TEXT PASSAGE
Start of Block

Our readers have spoken, and the Top 10 Open Access Fossil Taxa of 2017 have been selected. To celebrate each individual taxon and study, the editors of PLOS Paleo will highlight each in its own individual blog post, counting down from #10 to the number #1 winner.

Babelichthys olneyi holotype. (A) MNHN.F.EIP11d. (B) counterpart MNHN.F.EIP11g. Scale bars = 20 mm. From Davesne (2017). CC-BY.

At #10, I present Babelichthys olneyi, described and published in the open access journal PeerJ by Donald Davesne, a postdoctoral researcher at the University of Oxford. It is named after the Babelfish from Douglas Adams’ The Hitchhiker’s Guide to the Galaxy, and though this intriguing specimen might not be a polyglot, it still offers up some unique insight into the history of crestfishes.

The opah Lampris guttatis on Faroese stamp FO 546 by Astrid Andreasen. Public domain courtesy of Wikipedia.

Babelichthys, based on a single specimen, was recovered from the Middle-Late Eocene Zagros Basin in Iran. It is the first and only-known fossil unicorn crestfish. Crestfishes, in the family Lophotidae, are deep-sea teleosts that are visually notable by their pronounced cranial crests, hence the name. With only two living species and four extinct species, crestfishes are a small but striking group. You might be more familiar with the closely related oarfishes of the family Regalecidae, which often wash ashore and make for many historic sea serpent tales. Or you might recognize the opah, whose genus name Lampris is the base for the Order Lampriformes despite it bearing zero resemblance to most of the fishes in this order (the opah being round and deep-bodied, and most lampriformes being long and ribbon-like).

Babelichthys clearly resembles other living crestfishes with its pronounced head. But for decades it had mistakenly been identified as a specimen of another crestfish species Protolophotus. It took Dr. Davesne to recognize the unique attributes that set Babelichthys apart from other lophotids and properly designate it as a new species.

I was able to ask Dr. Davesne about his work on this fabulous fishy find!

PLOS Paleo: This specimen was collected a long time ago! Why did they go unnoticed as a new taxon for so long? Tell me about your process “discovering” this new species.

The specimen was indeed collected in the 1930s and assigned to another genus, Protolophotus [pictured above]. Another author later recognized that is was distinct and created a new name, but it was invalid because no description was provided. I had noticed the specimen during my Ph.D. at the MNHN in Paris (it was in the public exhibition), but didn’t know about this problem. It wasn’t until my postdoc, during a visit in Moscow to study fossil lampridiforms from Russia that my colleague Alex Bannikov made me realize this taxon needed a new name and a proper description.

End of Block

WHAT YOU WILL DO
1. Please list every person named in the fossil crestfish post.
2. Duplicate the fossil crestfish post between the words "PLOS Paleo: This" and "a proper description.", inclusive.
3. Decide whether each statement agrees with the fossil crestfish post, answering yes or no and quoting the words that settle it. (a) Babelichthys is known from one specimen. (b) Crestfishes have three living species. (c) Davesne first noticed the specimen while visiting Moscow.

PROVIDED MATERIAL
Start of Block

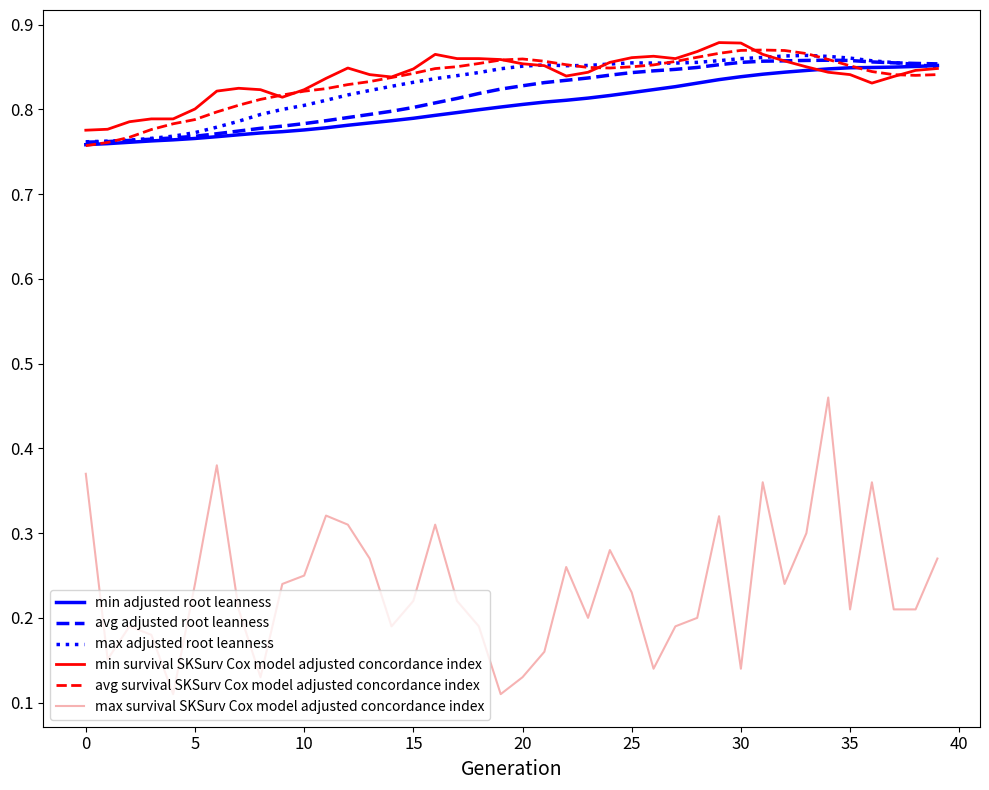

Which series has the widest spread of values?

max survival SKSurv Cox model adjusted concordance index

End of Block
Start of Block

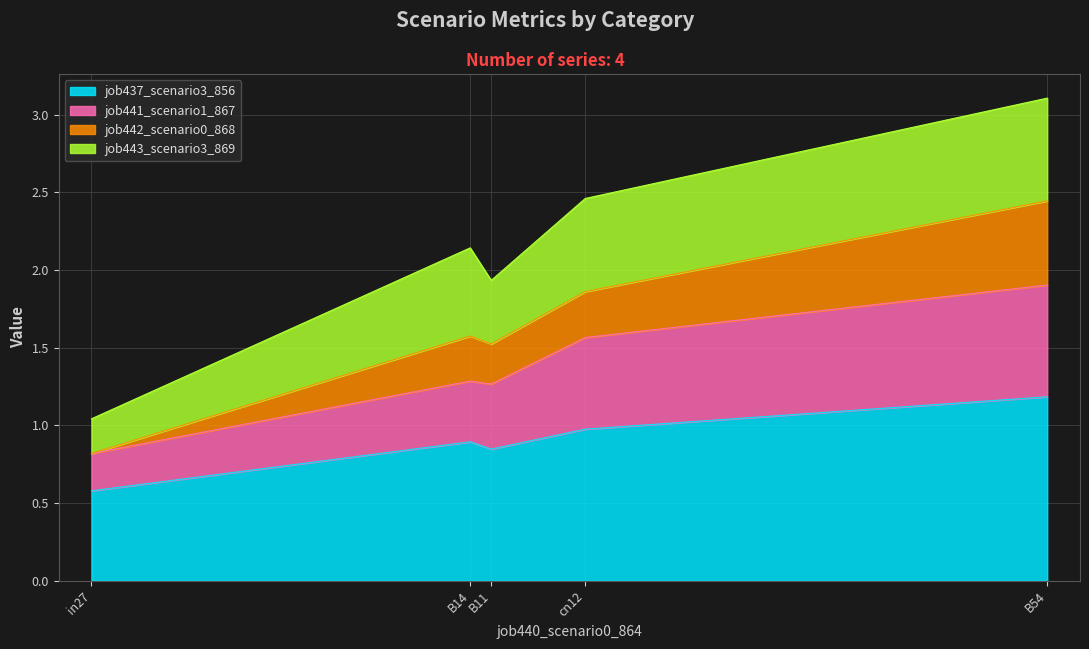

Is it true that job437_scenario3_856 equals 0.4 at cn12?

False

End of Block

ACTIVITY ANSWERS
1. Donald Davesne, Douglas Adams, Astrid Andreasen, Alex Bannikov

2.
PLOS Paleo: This specimen was collected a long time ago! Why did they go unnoticed as a new taxon for so long? Tell me about your process “discovering” this new species.

The specimen was indeed collected in the 1930s and assigned to another genus, Protolophotus [pictured above]. Another author later recognized that is was distinct and created a new name, but it was invalid because no description was provided. I had noticed the specimen during my Ph.D. at the MNHN in Paris (it was in the public exhibition), but didn’t know about this problem. It wasn’t until my postdoc, during a visit in Moscow to study fossil lampridiforms from Russia that my colleague Alex Bannikov made me realize this taxon needed a new name and a proper description.

3.
(a) Yes: "Babelichthys, based on a single specimen, was recovered from the Middle-Late Eocene Zagros Basin in Iran."
(b) No: "With only two living species and four extinct species, crestfishes are a small but striking group."
(c) No: "I had noticed the specimen during my Ph.D. at the MNHN in Paris"